**Provided records:**
********

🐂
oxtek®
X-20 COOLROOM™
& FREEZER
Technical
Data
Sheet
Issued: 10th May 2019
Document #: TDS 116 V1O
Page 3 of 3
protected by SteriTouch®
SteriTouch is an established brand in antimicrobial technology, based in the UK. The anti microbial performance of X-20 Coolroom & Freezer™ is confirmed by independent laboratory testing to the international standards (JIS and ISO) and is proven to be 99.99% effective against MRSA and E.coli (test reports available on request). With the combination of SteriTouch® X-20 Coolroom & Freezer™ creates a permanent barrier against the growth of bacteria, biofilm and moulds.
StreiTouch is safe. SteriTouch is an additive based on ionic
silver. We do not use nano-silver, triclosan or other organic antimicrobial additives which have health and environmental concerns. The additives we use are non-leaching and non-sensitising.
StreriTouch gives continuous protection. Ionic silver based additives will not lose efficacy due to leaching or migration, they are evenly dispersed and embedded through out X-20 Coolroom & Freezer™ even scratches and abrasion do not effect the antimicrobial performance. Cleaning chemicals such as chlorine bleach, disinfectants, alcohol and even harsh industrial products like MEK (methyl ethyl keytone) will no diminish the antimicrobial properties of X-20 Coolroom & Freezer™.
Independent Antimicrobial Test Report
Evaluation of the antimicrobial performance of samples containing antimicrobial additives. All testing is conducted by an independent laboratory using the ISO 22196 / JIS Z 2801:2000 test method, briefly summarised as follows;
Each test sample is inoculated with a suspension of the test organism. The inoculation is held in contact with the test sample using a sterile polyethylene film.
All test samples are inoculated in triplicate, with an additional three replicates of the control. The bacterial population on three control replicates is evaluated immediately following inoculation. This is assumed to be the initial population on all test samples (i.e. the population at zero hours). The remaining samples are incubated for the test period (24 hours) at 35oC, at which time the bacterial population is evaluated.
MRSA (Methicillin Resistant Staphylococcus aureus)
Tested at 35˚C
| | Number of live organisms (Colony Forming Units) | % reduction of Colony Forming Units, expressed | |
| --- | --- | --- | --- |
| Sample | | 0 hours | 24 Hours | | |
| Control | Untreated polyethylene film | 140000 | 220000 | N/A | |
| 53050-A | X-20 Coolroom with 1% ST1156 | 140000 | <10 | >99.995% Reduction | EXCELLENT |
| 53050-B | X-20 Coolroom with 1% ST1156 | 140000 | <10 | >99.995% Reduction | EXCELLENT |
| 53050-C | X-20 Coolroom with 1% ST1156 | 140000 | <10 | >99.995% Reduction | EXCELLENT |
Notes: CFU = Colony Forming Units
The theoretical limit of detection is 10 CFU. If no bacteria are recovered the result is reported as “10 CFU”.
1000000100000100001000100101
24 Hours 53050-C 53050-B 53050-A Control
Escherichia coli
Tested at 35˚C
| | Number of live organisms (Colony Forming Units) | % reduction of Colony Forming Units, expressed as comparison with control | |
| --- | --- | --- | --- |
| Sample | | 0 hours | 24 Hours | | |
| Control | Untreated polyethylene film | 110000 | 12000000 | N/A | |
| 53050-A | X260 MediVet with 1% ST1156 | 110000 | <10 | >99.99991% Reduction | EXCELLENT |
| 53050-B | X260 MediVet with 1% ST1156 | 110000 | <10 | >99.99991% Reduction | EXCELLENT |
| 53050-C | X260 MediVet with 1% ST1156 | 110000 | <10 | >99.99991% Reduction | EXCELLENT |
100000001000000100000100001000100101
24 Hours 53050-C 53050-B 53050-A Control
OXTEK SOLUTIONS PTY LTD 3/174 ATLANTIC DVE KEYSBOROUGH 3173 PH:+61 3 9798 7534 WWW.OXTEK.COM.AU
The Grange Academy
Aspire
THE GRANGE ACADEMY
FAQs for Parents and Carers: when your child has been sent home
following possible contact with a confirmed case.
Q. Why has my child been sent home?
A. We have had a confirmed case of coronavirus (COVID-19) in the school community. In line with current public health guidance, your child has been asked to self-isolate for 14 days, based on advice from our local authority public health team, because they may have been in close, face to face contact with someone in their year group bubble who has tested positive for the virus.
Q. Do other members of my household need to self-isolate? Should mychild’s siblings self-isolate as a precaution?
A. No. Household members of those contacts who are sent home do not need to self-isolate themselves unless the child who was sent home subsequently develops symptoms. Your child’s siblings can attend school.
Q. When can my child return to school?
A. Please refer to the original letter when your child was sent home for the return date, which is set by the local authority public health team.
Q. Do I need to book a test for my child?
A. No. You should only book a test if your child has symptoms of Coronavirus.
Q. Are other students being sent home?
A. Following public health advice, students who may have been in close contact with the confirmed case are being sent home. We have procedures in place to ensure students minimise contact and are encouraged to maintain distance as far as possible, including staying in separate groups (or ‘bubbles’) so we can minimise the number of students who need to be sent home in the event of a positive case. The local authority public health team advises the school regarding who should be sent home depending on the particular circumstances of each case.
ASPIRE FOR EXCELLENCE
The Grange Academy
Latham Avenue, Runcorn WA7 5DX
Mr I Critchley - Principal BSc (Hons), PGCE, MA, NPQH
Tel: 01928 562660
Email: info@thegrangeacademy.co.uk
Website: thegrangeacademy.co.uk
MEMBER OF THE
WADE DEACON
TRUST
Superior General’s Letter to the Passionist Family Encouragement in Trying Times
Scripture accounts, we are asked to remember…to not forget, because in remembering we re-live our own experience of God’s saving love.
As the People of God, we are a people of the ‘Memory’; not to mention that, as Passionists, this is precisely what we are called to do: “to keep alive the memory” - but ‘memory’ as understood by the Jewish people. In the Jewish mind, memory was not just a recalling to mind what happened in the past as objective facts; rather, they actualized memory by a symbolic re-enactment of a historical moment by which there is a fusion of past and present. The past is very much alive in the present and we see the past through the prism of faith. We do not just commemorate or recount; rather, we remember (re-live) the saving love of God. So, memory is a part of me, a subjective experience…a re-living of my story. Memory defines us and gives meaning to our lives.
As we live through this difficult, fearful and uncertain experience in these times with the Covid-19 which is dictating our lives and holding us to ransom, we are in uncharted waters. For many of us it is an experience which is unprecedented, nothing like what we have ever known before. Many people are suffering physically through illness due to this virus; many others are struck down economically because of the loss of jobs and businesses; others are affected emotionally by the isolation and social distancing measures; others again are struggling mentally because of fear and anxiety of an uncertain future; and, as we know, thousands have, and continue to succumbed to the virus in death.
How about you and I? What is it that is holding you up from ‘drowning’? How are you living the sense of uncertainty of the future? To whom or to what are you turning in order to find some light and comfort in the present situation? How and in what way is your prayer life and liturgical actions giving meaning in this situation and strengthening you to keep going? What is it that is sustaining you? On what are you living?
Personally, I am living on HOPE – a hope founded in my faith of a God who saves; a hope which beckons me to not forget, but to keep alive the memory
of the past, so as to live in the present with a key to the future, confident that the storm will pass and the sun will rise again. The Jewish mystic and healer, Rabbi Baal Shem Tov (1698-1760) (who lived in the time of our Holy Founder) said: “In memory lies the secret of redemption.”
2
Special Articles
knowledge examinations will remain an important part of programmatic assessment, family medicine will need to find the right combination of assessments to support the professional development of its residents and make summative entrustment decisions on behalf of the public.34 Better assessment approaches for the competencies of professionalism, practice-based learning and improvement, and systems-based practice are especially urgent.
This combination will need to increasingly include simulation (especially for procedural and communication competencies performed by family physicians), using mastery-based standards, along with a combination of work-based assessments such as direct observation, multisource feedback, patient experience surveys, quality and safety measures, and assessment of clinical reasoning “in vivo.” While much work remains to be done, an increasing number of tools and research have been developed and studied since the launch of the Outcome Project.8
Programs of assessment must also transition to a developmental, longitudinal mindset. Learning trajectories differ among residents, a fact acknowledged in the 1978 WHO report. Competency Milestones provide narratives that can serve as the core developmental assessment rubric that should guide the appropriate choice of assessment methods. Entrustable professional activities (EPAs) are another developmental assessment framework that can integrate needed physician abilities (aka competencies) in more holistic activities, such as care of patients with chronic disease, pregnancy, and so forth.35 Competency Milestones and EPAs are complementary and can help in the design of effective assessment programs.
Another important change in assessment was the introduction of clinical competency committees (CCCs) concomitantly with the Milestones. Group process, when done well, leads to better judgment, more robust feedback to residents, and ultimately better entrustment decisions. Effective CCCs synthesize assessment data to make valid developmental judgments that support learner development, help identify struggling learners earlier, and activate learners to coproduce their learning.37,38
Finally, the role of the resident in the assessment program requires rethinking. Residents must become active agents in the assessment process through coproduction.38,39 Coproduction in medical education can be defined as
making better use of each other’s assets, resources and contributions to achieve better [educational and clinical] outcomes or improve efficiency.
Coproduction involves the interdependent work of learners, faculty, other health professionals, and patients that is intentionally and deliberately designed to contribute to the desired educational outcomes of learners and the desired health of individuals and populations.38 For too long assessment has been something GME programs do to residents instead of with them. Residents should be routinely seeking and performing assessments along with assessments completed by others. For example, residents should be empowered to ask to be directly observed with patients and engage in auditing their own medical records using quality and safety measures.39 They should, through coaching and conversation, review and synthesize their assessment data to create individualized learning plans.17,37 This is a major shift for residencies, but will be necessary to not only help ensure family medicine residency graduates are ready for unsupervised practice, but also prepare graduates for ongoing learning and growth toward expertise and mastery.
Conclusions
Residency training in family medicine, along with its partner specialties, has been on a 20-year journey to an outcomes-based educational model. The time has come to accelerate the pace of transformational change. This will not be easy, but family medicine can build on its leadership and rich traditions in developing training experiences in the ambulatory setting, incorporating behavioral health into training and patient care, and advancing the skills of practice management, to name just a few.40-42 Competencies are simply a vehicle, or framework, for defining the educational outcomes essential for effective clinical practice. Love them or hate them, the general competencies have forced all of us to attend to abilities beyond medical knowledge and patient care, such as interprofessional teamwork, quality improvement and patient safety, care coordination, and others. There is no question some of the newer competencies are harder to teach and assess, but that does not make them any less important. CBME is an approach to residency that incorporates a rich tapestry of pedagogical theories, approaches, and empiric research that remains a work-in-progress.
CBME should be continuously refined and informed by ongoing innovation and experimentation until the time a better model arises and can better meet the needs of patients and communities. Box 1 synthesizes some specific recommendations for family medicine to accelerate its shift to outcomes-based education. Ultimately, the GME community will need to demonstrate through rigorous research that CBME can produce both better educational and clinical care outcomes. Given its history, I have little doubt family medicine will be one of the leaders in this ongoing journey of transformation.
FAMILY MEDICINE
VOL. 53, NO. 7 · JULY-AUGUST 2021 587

********

**About this exercise:**
From the records above, repeat exactly the lines from the one with "OXTEK SOLUTIONS PTY" through the one with "Q. When can my child return to school?", both included.

**Written answer:**
OXTEK SOLUTIONS PTY LTD 3/174 ATLANTIC DVE KEYSBOROUGH 3173 PH:+61 3 9798 7534 WWW.OXTEK.COM.AU
The Grange Academy
Aspire
THE GRANGE ACADEMY
FAQs for Parents and Carers: when your child has been sent home
following possible contact with a confirmed case.
Q. Why has my child been sent home?
A. We have had a confirmed case of coronavirus (COVID-19) in the school community. In line with current public health guidance, your child has been asked to self-isolate for 14 days, based on advice from our local authority public health team, because they may have been in close, face to face contact with someone in their year group bubble who has tested positive for the virus.
Q. Do other members of my household need to self-isolate? Should mychild’s siblings self-isolate as a precaution?
A. No. Household members of those contacts who are sent home do not need to self-isolate themselves unless the child who was sent home subsequently develops symptoms. Your child’s siblings can attend school.
Q. When can my child return to school?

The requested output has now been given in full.